Six Apart Buys LiveJournal

If you’re into social networking related to blog, this headline is big news for you. Yup, I’m kind surprised that Six Apart bought LiveJournal (LJ). Here what the article says:

Six Apart, makers of the highly acclaimed Movable Type publishing platform and TypePad personal weblogging service, today announced that it has acquired Danga Interactive, Inc., the operators of the popular service LiveJournal, for an undisclosed amount of stock and cash. With the acquisition, Six Apart solidifies its position as the industry's recognized leader in weblogging software across all markets, and LiveJournal can continue its rapid growth trajectory under Six Apart's umbrella.

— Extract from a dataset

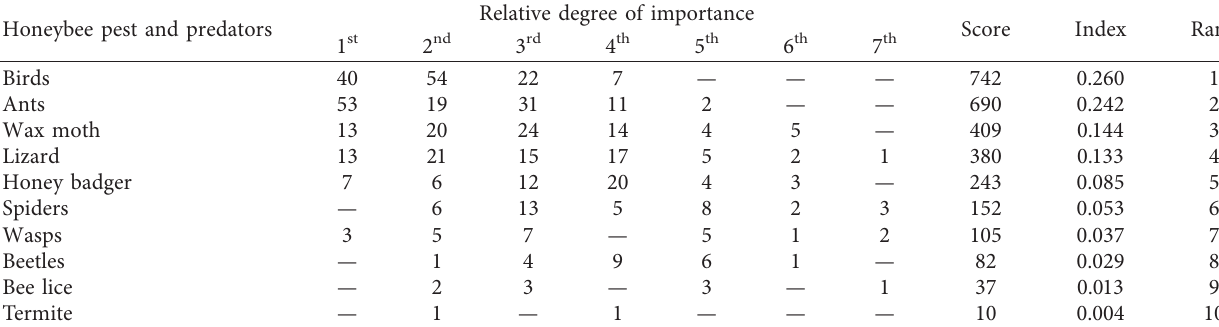
Table 11: Honeybee pests and predators of in the study areas.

As of today, the combined user base of both companies exceeds 6.5 million users, with thousands more added daily.

LiveJournal, an online community organized around personal journals, is run by Danga, a Portland, Oregon-based company founded by Brad Fitzpatrick in 1999. LiveJournal has helped fuel the rapid growth of weblogging by offering consumers both free and paid subscriptions to its easy to use personal publishing blogging tool, built on open source software. Every week, over 860,000 users update their blogs. LiveJournal's users are predominately in their teens and twenties, younger than users of Six Apart's other products.


Since I am blogging for almost two years, I have read some of LiveJournal (LJ) articles who I know some of the users from my old high school, >WPSD and >RIT:

I really enjoyed reading their journal whom I know; they do mostly talk about cherished pictures, their memories and let us know how they are doing in their lives. Also, I find myself why Six Apart get LiveJournal: (Via Boing Boing)
Why is Six Apart buying LiveJournal? Lots of reasons:

* Our companies are more alike than different.
* We both use Perl.
* Together we form super robot that's stronger than the sum of its parts.
* Super robots can fight super companies.
* They respect us, we respect them.
* We have a number of features they don't.
* We have experience with making "inward-facing" community sites, whereas their sites/products tend to be "outward-facing". They want some of that inward-facing action.
* Because we're awesome.

What does this mean for LiveJournal? Nothing earth-shattering. LiveJournal development and support will continue, and will probably even accelerate, as we grow the team. We'll continue to work on speed, reliability, and new features. LiveJournal won't become paid-user-only or anything crazy like that. We're not going to raise prices. We're not going to cancel permanent accounts, etc, etc. And we're not going to spam or sell your information. You own your journals, not us. Really you shouldn't see any negative changes. The most immediate changes will be that we'll start to get prettier... more styles, themes, etc. Six Apart is really good at that and we're not.


I have few questions in my mind:
- Will we use our TypeKey to login in LJ users’ to allow to write my comments in their site?
- Can LJ add their favorite link such as ‘friends’ from my Movable Type blog?
- Would I read the private LJ users by logging my TypeKey?

Blog and Social Networking names are getting bigger and shiner. Few of universities already developing the academic research groups such as our alumnus, Rochester Institute of Technology established Lab for Social Computing an month ago (Dec 2004) to take research on social networking through Information Technology.